A circuit breaker is often only thought of to protect the wiring. In the case of using lifepo4 batteries you may have a significant lower max discharge rate [1C/cell?] than when using something like LiPo 20Ahr batteries which may have a max discharge rate of some 24C/cell. C being the parallel amp capacity of cells.
You would have more ends covered for overload if your circuit breaker capacity is also less than your batt’s max discharge rate.
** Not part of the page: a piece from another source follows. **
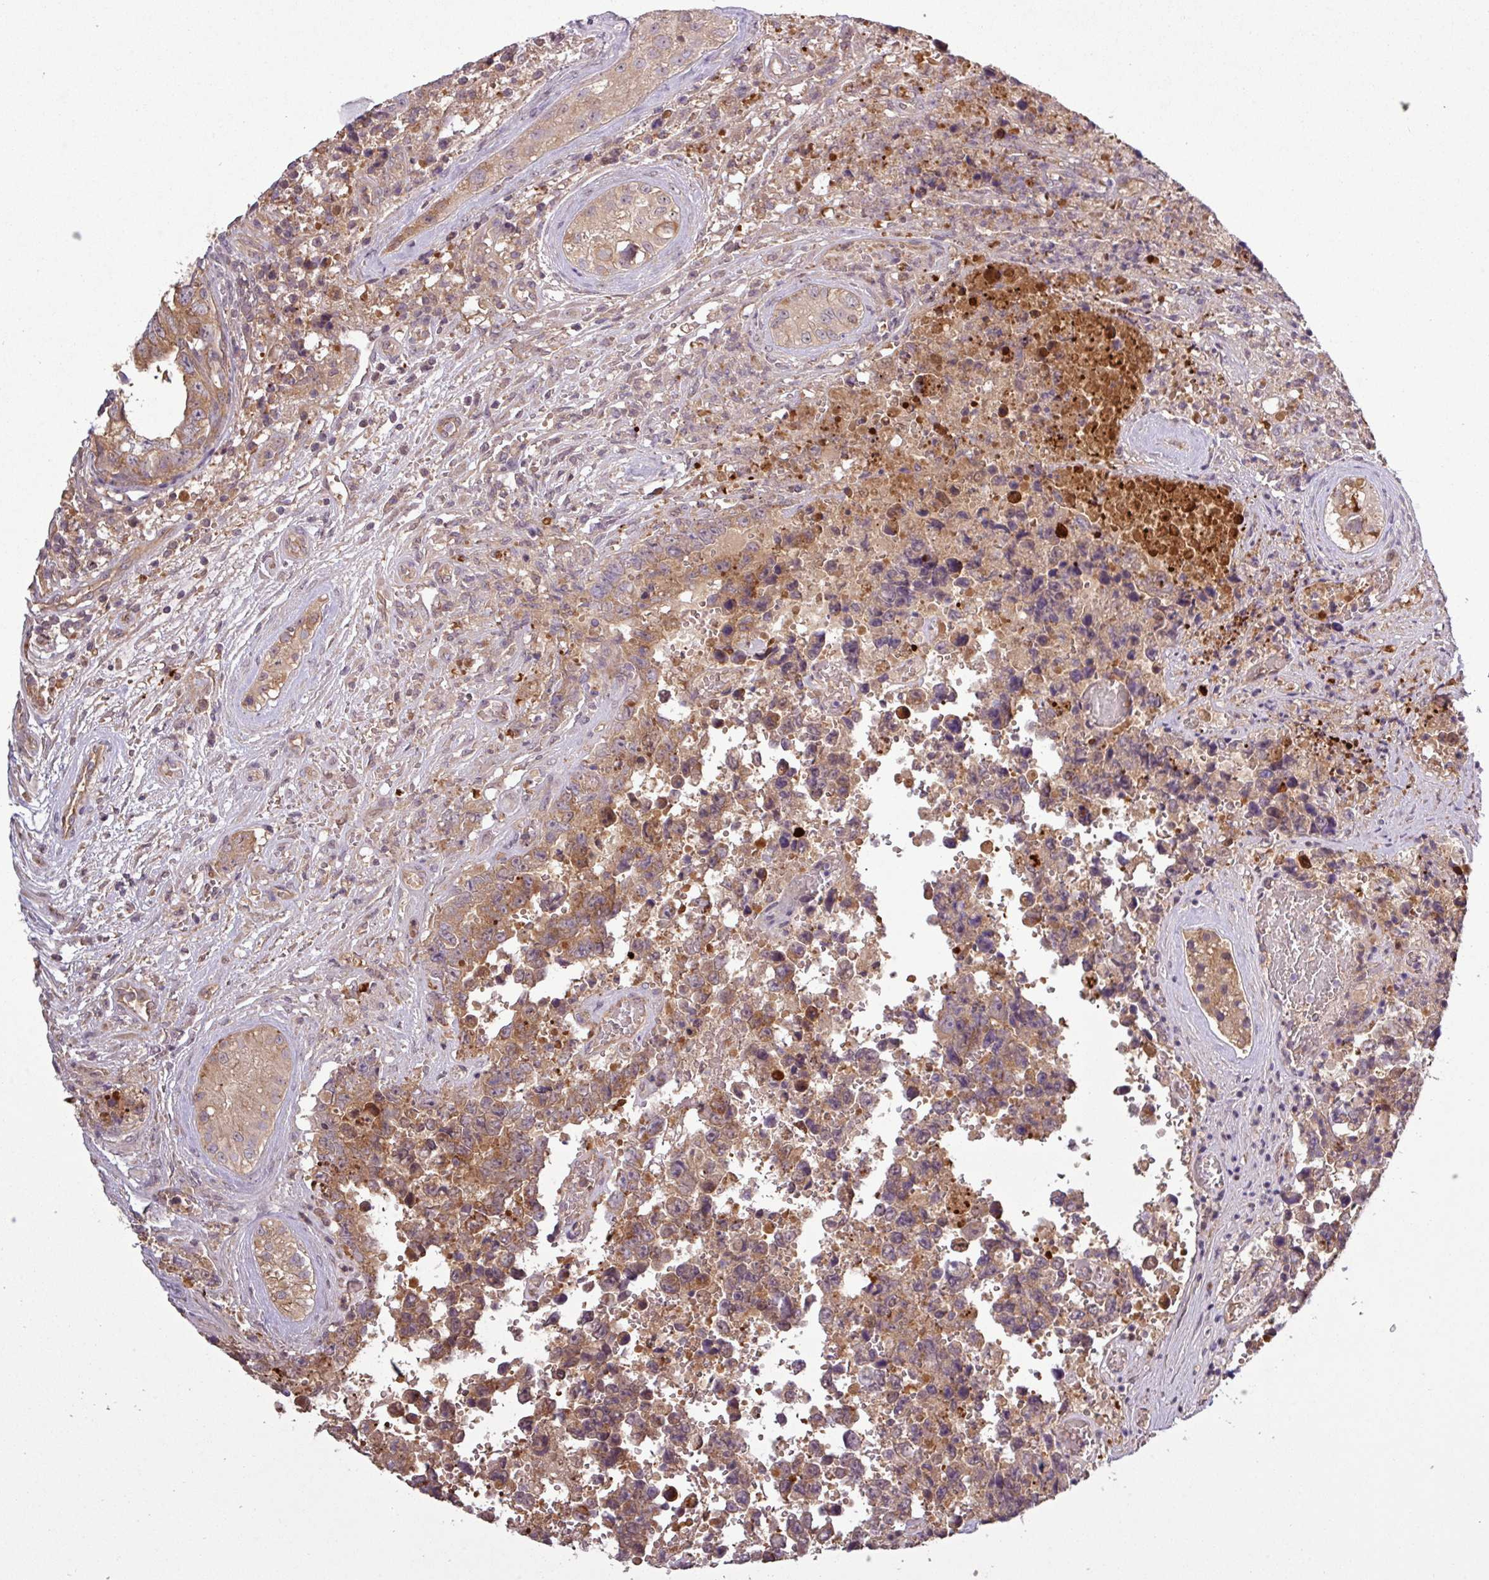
{"staining": {"intensity": "moderate", "quantity": ">75%", "location": "cytoplasmic/membranous"}, "tissue": "testis cancer", "cell_type": "Tumor cells", "image_type": "cancer", "snomed": [{"axis": "morphology", "description": "Normal tissue, NOS"}, {"axis": "morphology", "description": "Carcinoma, Embryonal, NOS"}, {"axis": "topography", "description": "Testis"}, {"axis": "topography", "description": "Epididymis"}], "caption": "Tumor cells display moderate cytoplasmic/membranous expression in approximately >75% of cells in embryonal carcinoma (testis). The protein of interest is stained brown, and the nuclei are stained in blue (DAB (3,3'-diaminobenzidine) IHC with brightfield microscopy, high magnification).", "gene": "SIRPB2", "patient": {"sex": "male", "age": 25}}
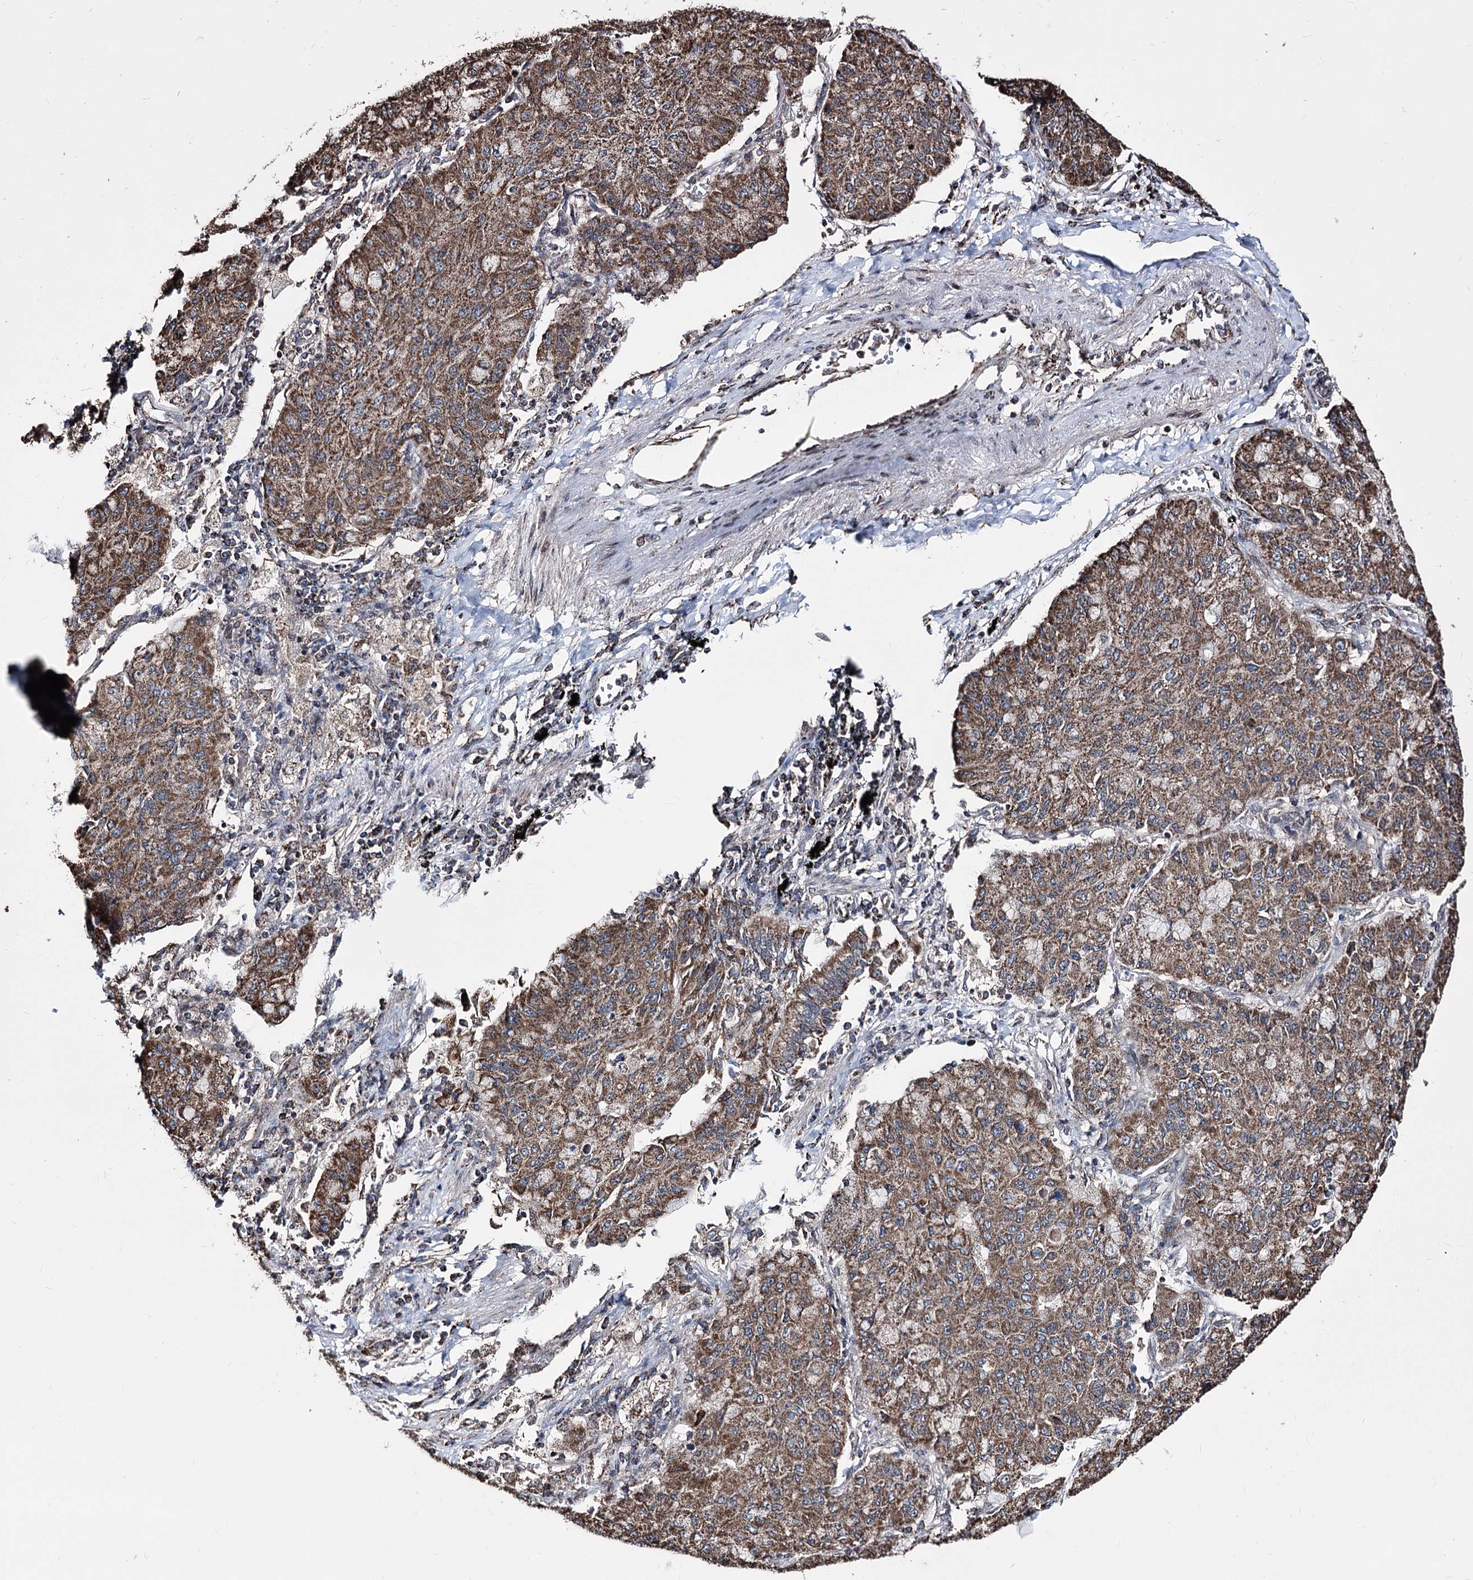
{"staining": {"intensity": "moderate", "quantity": ">75%", "location": "cytoplasmic/membranous"}, "tissue": "lung cancer", "cell_type": "Tumor cells", "image_type": "cancer", "snomed": [{"axis": "morphology", "description": "Squamous cell carcinoma, NOS"}, {"axis": "topography", "description": "Lung"}], "caption": "Immunohistochemical staining of lung cancer displays moderate cytoplasmic/membranous protein positivity in about >75% of tumor cells.", "gene": "CREB3L4", "patient": {"sex": "male", "age": 74}}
Some big lifepo4 cells I had were rated a max discharge rate of 40amps. My controller was rated 40 amps so I thought I had max discharge covered without a circuit breaker — not so — every now and then one of the $40/cell would fail. Exceeding max discharge was the type of failing I thought to be case after I added a Cycle Analyst and could see the history of max discharge. The max output of the controller was not a mere 40 amps max — sometimes 50 amps.
Some info on these lifepo4 cells said brief peeks of 50 amps. Damage likely accumulates and will eventually leave a cell with an open circuit. So carry a jumper wire and you can get home under the power of one less cell
From the Web: A common LiFePO4 battery is rated at 100 amp hours and is roughly the size of a group 31 lead acid battery. These batteries are also rated as to their maximum discharge capacity. 100 Amps max discharge is common.